# Research Associate position interview with A-start and salary range



## bojan (Apr 29, 2014)

Hello

I will have an phone/skype informal Interview with A-star institute for Research Associate position. Can somebody tell me what to expect and any good advice. Also if all goes good can anybody tell me what the salary rang for Research Associate Engineer position at A-Start in Singapore? I have Master by Research but dont have PhD. 

Thanks


----------



## beppi (Jun 10, 2013)

S$4000-5000/month probably


----------



## bojan (Apr 29, 2014)

Is that ok for a good life in Singapore?


----------



## beppi (Jun 10, 2013)

Depends on what you call a good life.
S$4000/month is o.k. for a single person (but not enough to have your own apartment - you must share one!). For a family it's not enough.


----------



## bojan (Apr 29, 2014)

ok. But I heard that depends on the experience can get 5000-6000 a mount. And also depends wher u live u can get some small apartments (studios, around 20-30 square meters) outside the city and not luxury one for good prize.


----------



## beppi (Jun 10, 2013)

Of course there may be special opportunities that pay more, depending on your skills and experience and how urgent they want you. But with the general focus on Ph.D. holders in Singapore R&D institutes, mere M.Sc. holders are underprivedged.

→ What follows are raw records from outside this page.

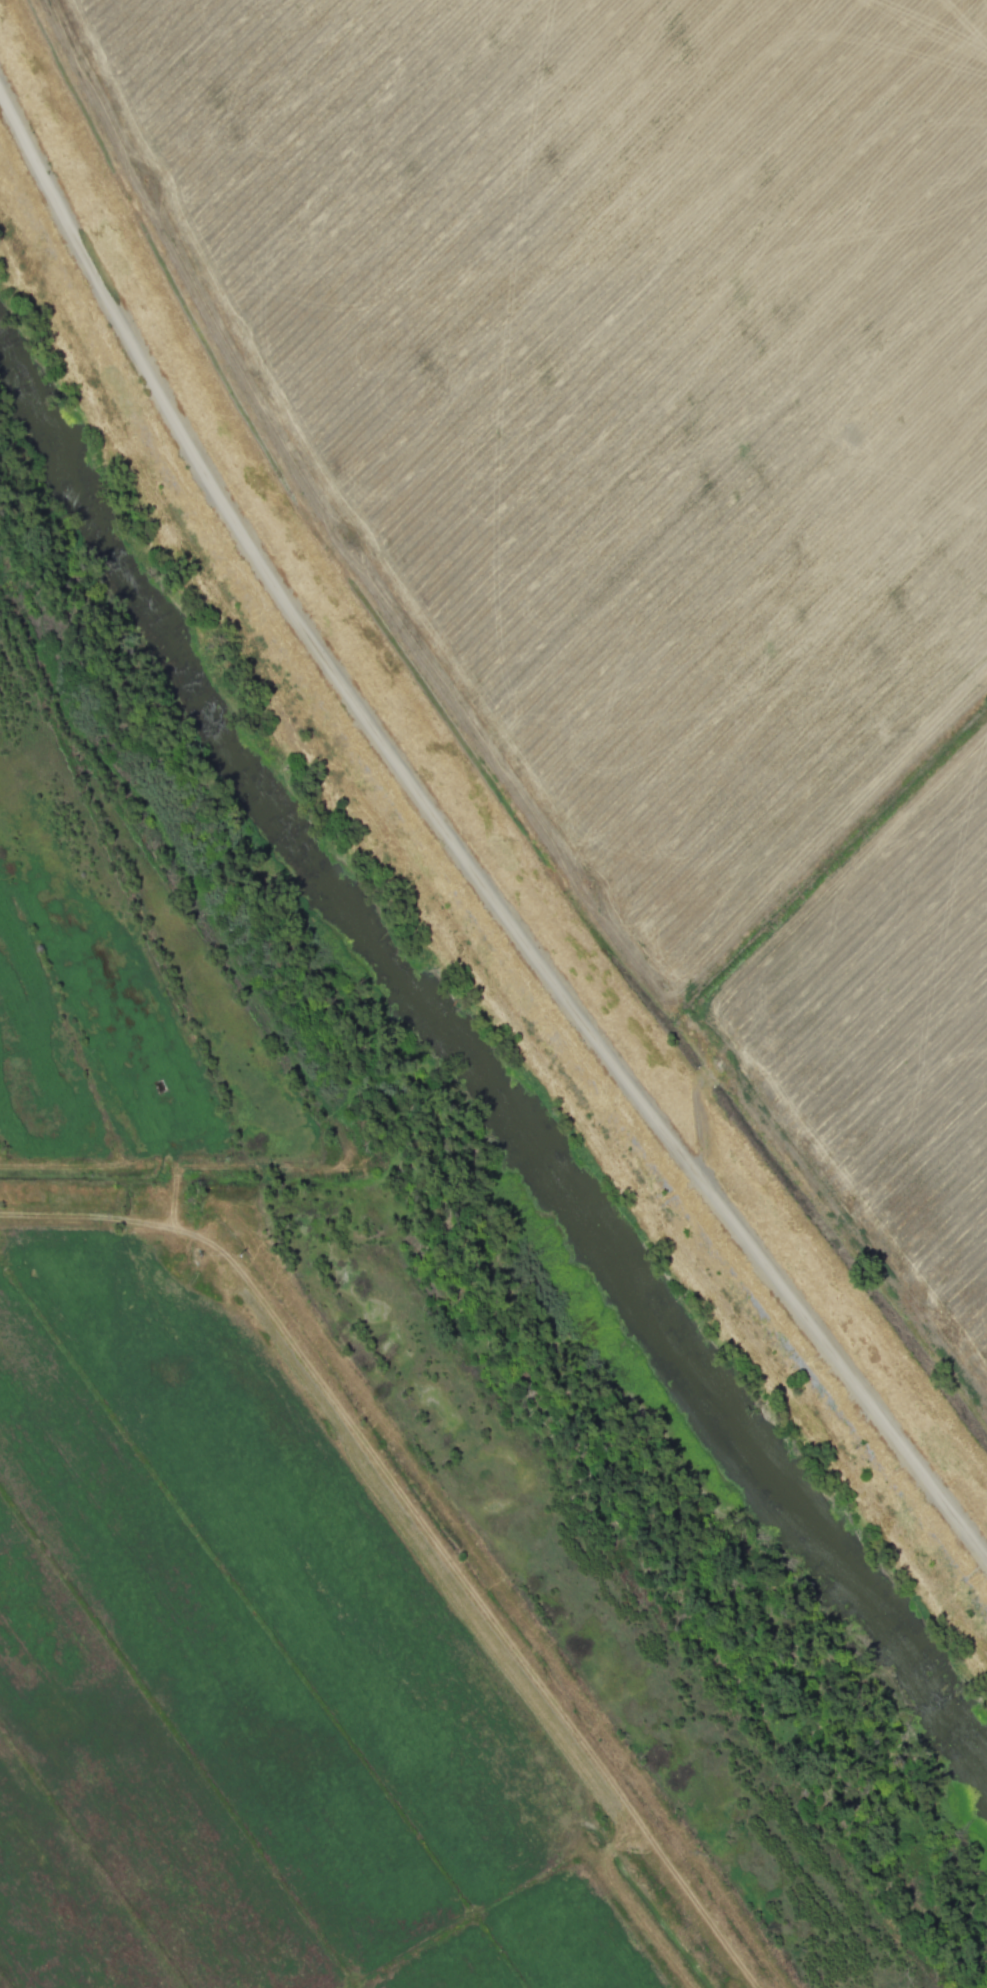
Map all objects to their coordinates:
crop: (632, 516)
crop: (352, 1476)

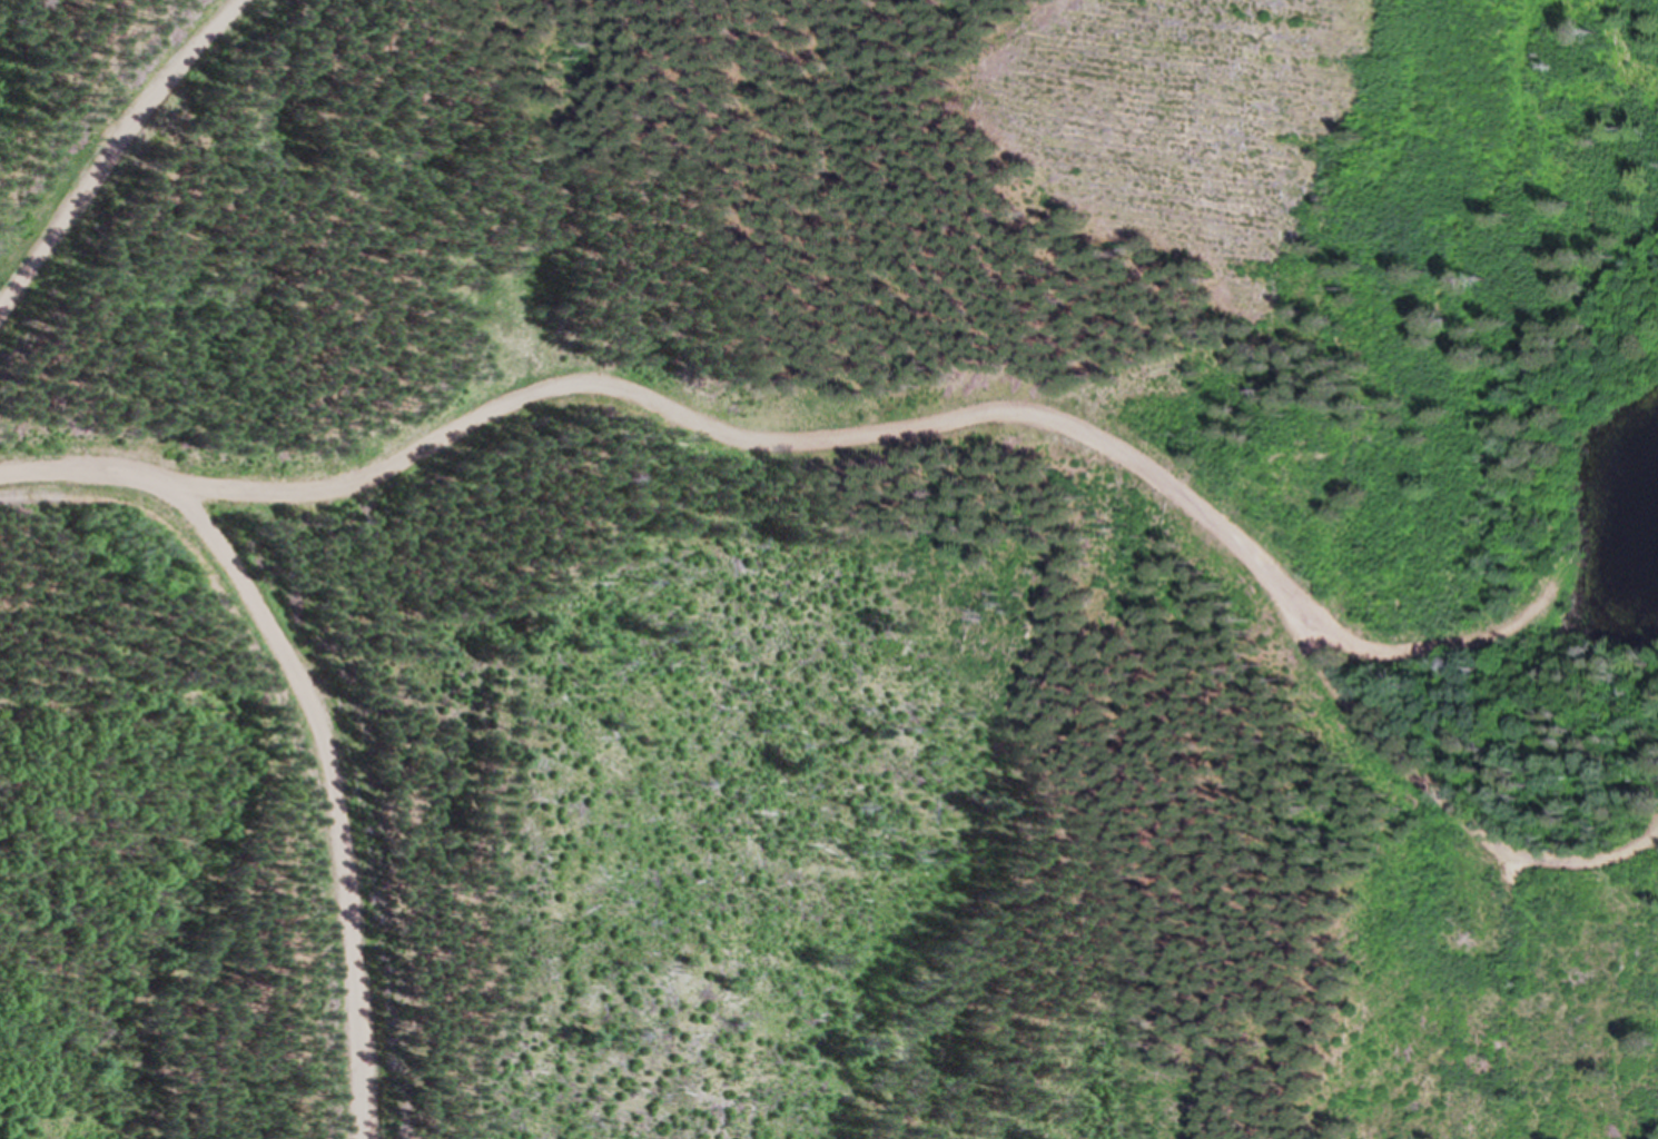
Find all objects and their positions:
road: (110, 145)
road: (784, 440)
road: (280, 734)
road: (1426, 780)
road: (321, 802)

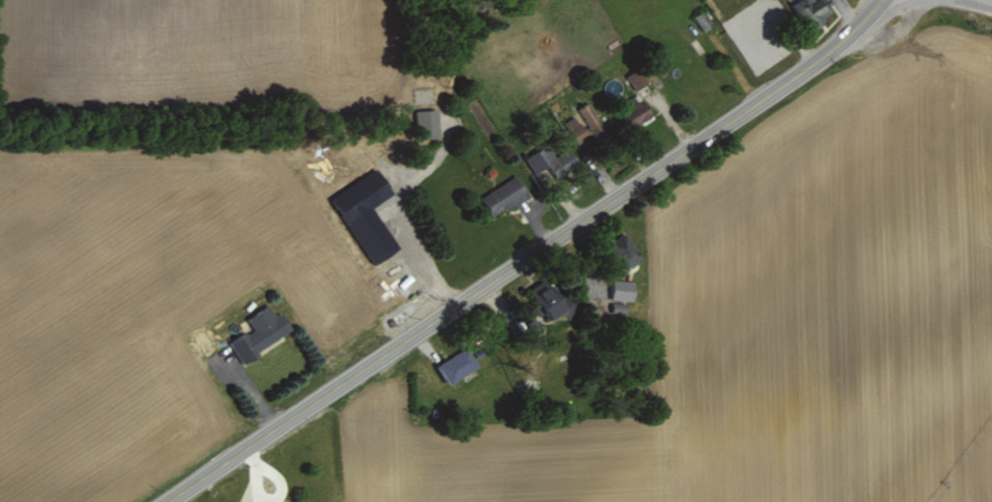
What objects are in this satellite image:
road: (988, 1)
building: (806, 9)
building: (700, 21)
building: (635, 77)
building: (634, 110)
building: (427, 123)
building: (586, 123)
building: (551, 160)
building: (503, 195)
building: (624, 249)
road: (527, 257)
building: (622, 289)
building: (555, 298)
building: (261, 331)
building: (457, 365)
building: (302, 498)

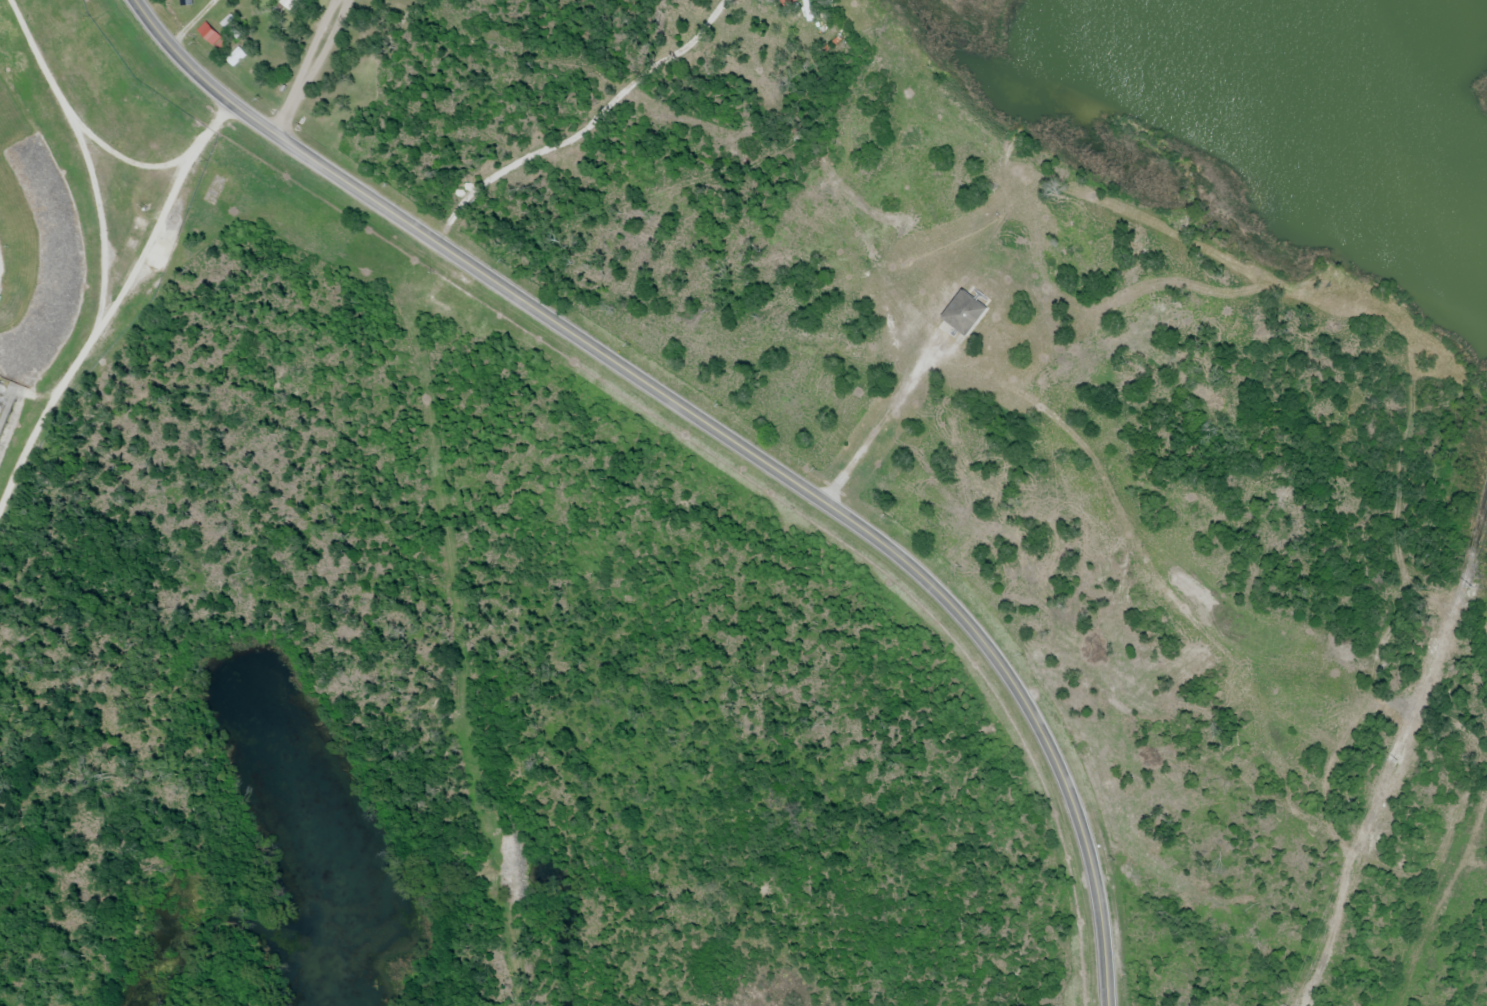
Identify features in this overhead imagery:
building: (214, 40)
road: (887, 58)
road: (308, 68)
road: (160, 218)
road: (104, 253)
dam: (60, 295)
building: (1, 302)
building: (965, 315)
road: (722, 434)
power tower: (1468, 583)
road: (469, 654)
power tower: (1395, 761)
railway: (1439, 922)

You may be offered an assistantship with the opportunity to prepare a Ph.D., which is counted as major benefit so the pay is less than S$3000/month.
Residential construction in Singapore is heavily geared towards families, so there are very few small apartments and those are as expensive as bigger flats. If you find any (government housing or HDB) flat for below S$2000/month, count yourself lucky and accept the 60min commute to work! (But I suggest to budget S$3000/month for something more reasonable - or rent a room for around S$1000.)


----------



## bojan (Apr 29, 2014)

Its a position and not a postgraduate opportunity for PhD. So the position is Research Associate. Y mean even with that position I can not get more than 3000 a mount?


----------



## beppi (Jun 10, 2013)

With public institutes, there is normally no negotiation of the salary possible. You either take it or leave it.
Please post here what they offer you - I am curious too!

P.S.: What does "a mount" mean? You seem to use that expression a lot ...


----------



## bojan (Apr 29, 2014)

Sorry I mean monthly, or mount . So like monthly salary. My error


----------